I am wanting to build a giant inkjet printer. I was thinking about taking a desktop printer and attaching it to an x and y axis scales up from the normal contrast ratio. I have heard of programs to scale up/down the resolution for you to print big pictures on 11x8.5 paper and you glue them together.this idea might could be used for a big printer. These huge printers are quite expensive and i want one without having a few thousand to spend. I would like to hear any ideas, criticisms, or alternatives.
How big do you want the printer to be?
you can make a robot moving freely around with one or more inkjet head.
X Y coordinates can be fetched from GPS or with the help of some indoor location system (how far am I from the 4 walls)
I am wanting a printer about 8' by 11.5'. I am also wanting the printer to stand up so i can print murals on the drywall. the programming of the inkjet head is too complex for me right now.
Google vertical plotters. They use two stepper motors to position a platen with a pen on a vertical surface.
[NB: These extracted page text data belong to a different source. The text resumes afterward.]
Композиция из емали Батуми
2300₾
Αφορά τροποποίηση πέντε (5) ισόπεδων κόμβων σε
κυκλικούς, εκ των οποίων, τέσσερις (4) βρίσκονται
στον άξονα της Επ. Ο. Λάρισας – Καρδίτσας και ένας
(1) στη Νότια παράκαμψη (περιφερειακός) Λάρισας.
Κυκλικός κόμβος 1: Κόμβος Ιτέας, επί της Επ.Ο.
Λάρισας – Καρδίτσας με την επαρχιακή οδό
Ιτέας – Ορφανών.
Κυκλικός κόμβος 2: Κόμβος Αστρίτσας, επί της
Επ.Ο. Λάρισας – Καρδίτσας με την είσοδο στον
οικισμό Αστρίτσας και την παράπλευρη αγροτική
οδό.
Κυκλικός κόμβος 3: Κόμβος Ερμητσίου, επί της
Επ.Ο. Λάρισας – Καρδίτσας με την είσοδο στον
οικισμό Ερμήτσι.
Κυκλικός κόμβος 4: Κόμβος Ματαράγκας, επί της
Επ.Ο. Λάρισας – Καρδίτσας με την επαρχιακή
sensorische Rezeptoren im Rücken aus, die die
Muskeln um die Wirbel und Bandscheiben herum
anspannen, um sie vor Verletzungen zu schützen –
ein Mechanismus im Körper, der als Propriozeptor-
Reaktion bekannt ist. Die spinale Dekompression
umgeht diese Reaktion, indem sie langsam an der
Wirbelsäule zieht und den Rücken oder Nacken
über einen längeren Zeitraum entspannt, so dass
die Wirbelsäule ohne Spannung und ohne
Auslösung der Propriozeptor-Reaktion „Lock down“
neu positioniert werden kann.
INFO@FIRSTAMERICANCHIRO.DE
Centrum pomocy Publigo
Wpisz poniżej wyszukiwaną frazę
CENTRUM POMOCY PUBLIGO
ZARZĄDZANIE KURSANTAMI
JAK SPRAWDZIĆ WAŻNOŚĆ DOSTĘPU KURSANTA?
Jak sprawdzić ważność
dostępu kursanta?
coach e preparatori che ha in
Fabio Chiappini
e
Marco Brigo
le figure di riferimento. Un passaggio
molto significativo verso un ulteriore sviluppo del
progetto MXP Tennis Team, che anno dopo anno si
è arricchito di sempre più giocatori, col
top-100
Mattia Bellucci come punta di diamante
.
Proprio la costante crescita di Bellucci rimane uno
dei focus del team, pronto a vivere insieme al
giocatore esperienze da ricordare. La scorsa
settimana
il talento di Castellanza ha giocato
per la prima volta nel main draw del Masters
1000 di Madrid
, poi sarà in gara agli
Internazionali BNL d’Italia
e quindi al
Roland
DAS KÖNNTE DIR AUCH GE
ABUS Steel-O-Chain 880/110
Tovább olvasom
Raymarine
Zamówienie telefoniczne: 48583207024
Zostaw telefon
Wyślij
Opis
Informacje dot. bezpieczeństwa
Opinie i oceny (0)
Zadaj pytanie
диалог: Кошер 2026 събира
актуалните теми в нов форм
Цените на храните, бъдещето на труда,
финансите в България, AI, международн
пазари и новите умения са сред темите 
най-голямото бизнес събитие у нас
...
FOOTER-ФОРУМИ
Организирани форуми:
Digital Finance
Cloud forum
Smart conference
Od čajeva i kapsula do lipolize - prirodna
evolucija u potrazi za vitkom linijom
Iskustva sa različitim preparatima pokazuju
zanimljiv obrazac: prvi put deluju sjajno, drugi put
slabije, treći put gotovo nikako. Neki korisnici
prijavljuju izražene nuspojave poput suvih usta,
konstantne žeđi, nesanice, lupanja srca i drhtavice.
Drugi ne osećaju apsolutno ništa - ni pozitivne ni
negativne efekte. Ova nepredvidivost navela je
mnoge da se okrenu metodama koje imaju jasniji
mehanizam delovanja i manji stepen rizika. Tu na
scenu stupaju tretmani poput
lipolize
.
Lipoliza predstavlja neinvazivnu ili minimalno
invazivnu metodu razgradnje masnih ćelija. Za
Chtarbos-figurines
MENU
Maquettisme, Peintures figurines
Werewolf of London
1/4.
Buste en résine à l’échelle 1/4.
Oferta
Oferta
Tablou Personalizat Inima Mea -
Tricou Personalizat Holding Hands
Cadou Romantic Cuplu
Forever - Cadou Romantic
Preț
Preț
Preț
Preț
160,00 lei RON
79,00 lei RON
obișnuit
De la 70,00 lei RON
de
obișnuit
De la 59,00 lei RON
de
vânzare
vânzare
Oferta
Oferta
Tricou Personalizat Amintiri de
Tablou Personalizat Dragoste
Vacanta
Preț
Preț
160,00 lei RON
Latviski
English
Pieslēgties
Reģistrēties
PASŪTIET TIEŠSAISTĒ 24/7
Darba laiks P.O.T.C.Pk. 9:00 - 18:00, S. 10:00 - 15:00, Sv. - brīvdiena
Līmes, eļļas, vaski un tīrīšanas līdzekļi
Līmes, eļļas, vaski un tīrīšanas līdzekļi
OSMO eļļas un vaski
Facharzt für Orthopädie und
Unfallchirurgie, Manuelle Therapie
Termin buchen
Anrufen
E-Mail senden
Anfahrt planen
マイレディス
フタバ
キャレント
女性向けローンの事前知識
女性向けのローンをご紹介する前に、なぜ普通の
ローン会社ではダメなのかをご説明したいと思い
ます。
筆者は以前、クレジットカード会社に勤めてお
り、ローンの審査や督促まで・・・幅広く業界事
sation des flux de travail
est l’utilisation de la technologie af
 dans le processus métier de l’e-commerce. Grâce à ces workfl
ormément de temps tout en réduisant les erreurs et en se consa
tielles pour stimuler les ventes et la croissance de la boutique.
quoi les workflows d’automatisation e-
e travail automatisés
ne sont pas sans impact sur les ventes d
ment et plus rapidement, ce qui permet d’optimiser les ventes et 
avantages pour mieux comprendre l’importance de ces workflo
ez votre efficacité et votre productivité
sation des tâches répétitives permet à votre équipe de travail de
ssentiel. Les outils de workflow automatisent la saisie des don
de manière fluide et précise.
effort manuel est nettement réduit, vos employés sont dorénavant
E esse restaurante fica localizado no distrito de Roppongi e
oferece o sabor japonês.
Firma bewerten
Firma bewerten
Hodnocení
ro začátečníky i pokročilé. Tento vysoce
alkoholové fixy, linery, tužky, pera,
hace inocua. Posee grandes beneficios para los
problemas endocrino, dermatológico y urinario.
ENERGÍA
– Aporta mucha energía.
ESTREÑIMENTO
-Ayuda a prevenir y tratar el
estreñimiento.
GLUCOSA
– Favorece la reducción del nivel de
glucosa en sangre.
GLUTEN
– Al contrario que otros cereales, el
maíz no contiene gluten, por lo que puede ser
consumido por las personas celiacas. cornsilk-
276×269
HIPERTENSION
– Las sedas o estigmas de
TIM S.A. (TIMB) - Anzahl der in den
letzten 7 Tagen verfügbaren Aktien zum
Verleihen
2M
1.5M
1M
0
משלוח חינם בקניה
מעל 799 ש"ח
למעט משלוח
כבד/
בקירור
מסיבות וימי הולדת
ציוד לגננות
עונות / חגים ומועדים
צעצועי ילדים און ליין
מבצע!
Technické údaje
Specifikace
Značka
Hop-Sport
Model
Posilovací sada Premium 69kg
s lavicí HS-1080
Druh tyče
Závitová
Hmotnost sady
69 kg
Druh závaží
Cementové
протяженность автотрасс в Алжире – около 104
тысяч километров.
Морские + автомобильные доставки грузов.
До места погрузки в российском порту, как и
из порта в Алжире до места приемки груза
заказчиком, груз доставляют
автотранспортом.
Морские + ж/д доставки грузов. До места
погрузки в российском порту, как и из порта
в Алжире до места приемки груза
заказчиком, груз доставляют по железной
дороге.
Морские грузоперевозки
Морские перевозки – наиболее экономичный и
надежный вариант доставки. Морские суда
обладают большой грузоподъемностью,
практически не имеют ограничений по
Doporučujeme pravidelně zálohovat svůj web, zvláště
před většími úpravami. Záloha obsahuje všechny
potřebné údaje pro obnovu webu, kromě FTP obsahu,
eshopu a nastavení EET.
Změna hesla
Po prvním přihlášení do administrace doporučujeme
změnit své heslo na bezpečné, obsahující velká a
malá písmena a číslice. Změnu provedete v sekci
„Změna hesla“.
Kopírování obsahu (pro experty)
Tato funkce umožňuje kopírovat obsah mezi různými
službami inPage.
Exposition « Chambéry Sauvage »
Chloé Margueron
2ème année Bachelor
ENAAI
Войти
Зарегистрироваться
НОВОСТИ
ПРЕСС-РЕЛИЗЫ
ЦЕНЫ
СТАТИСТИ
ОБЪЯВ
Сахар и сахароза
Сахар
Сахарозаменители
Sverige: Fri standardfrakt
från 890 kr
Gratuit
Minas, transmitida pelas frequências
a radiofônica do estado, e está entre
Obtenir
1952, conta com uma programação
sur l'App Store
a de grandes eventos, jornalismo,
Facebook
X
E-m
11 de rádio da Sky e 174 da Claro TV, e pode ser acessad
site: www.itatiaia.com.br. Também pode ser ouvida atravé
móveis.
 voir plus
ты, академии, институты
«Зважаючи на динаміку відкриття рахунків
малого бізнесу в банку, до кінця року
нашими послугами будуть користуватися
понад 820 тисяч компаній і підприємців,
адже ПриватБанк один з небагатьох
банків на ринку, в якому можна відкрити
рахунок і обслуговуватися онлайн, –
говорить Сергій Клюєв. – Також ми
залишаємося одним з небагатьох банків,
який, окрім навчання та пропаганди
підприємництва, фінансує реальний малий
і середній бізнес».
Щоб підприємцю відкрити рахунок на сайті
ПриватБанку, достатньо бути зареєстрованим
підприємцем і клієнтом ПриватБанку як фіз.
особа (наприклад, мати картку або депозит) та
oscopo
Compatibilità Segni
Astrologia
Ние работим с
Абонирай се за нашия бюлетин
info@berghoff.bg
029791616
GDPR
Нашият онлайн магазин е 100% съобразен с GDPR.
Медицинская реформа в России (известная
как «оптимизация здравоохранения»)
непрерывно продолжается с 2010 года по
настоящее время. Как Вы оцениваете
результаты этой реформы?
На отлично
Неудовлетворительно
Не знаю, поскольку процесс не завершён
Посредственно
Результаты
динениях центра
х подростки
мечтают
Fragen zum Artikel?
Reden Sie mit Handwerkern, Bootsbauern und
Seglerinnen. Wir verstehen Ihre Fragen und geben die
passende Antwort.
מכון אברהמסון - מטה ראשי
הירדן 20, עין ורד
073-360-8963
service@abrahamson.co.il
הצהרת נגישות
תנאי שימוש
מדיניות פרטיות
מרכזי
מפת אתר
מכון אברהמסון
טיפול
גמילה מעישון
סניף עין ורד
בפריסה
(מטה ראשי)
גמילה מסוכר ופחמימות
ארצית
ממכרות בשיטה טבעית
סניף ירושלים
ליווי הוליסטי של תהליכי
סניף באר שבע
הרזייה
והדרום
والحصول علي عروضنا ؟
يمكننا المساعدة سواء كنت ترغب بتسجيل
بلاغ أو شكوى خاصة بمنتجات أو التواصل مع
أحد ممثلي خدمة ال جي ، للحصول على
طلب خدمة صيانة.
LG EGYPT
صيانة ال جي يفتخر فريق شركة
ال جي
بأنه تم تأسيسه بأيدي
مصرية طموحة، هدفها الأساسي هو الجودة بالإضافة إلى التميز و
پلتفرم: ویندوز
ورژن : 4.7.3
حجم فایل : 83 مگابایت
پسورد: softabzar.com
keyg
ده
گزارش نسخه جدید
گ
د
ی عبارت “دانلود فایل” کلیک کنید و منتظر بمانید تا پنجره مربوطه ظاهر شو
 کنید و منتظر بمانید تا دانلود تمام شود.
It would be challenging to adapt a print head, though.
Those print heads have to be a certain distance from the media to work. That means very straight guides over very flat walls that likely need to be coated with something that will take ink like paper.
I'd like to make a big one that could do 1cm to 2cm pointillism with paint. Much slower but good work takes time. ![]()
Quite separately from any alignment problems I suspect you would have a problem using a standard inkjet print head on a large surface because the droplets stay the same (very small) size. It would be the same as printing enough A4 pages to cover the wall - about 144 for 8' x 11'
Have a close look at outdoor posters and you can see that the pixel size is actually very big. I don't think they have any more pixels than a regular photo.
I wonder would it be possible to make a printer that uses coloured markers (like an old HP plotter) in a pointillist fashion. The machine may have to wait for one colour to dry before doing the next colour to prevent contaminating the pens.
...R
Robin2:
I wonder would it be possible to make a printer that uses coloured markers (like an old HP plotter) in a pointillist fashion. The machine may have to wait for one colour to dry before doing the next colour to prevent contaminating the pens....R
Have you ever seen a Power Painter? They feed paint from the bucket through hoses to the rollers.
A sponge head servo-tapped might work.
GoForSmoke:
Have you ever seen a Power Painter? They feed paint from the bucket through hoses to the rollers.
A sponge head servo-tapped might work.
Very interesting.
There was an Arduino Thread about this polargraph idea a few months ago. I don't seem to have kept a link to the Thread. Maybe it would be a basis for the OP's requirement.
...R
LOL, get a barn wall, a servo controlled mounted paintgun and lots of different shade paintballs.
I researched this many years ago and I think it can be done
x and y are the minor problems as they can be run from standard printer software. The harder part is going to be the addition of a z axis that's fast enough to compensate for the distance between the print head and the wall. Cd players had a way of laser measuring the distance to the disk and adjusting the lenses to match which would work except a lens is tiny a complete print head including cartridges would be a beast to move at high speed.
the software thats used to tile a picture for printing can also hide line up markers in the print. These are single pixels that you could use to manually line up the rig for the next tile using lasers or cross hairs so its possible. Larger x and y runners are also possible to move the whole print rig including its own x and y axis would work.
cartridges can be refilled after ever tile reducing the weight of the rig or refilled by gravity feed from the bottles.
My plan was to make a unit that could print photo quality pictures to office wall as artificial windows.
I never could come up with a plan for the z axis that could move fast enough with out shaking the unit.
Now theres things like the arduino and micro stepper motors it may be possible
gpop1:
The harder part is going to be the addition of a z axis that's fast enough to compensate for the distance between the print head and the wall.
They call them "wheels".
Keeping a printhead close to a wall at a few cm/sec shouldn't be as hard if the distance sense and adjust is built into the head. Just check your printer for how close it will need to be.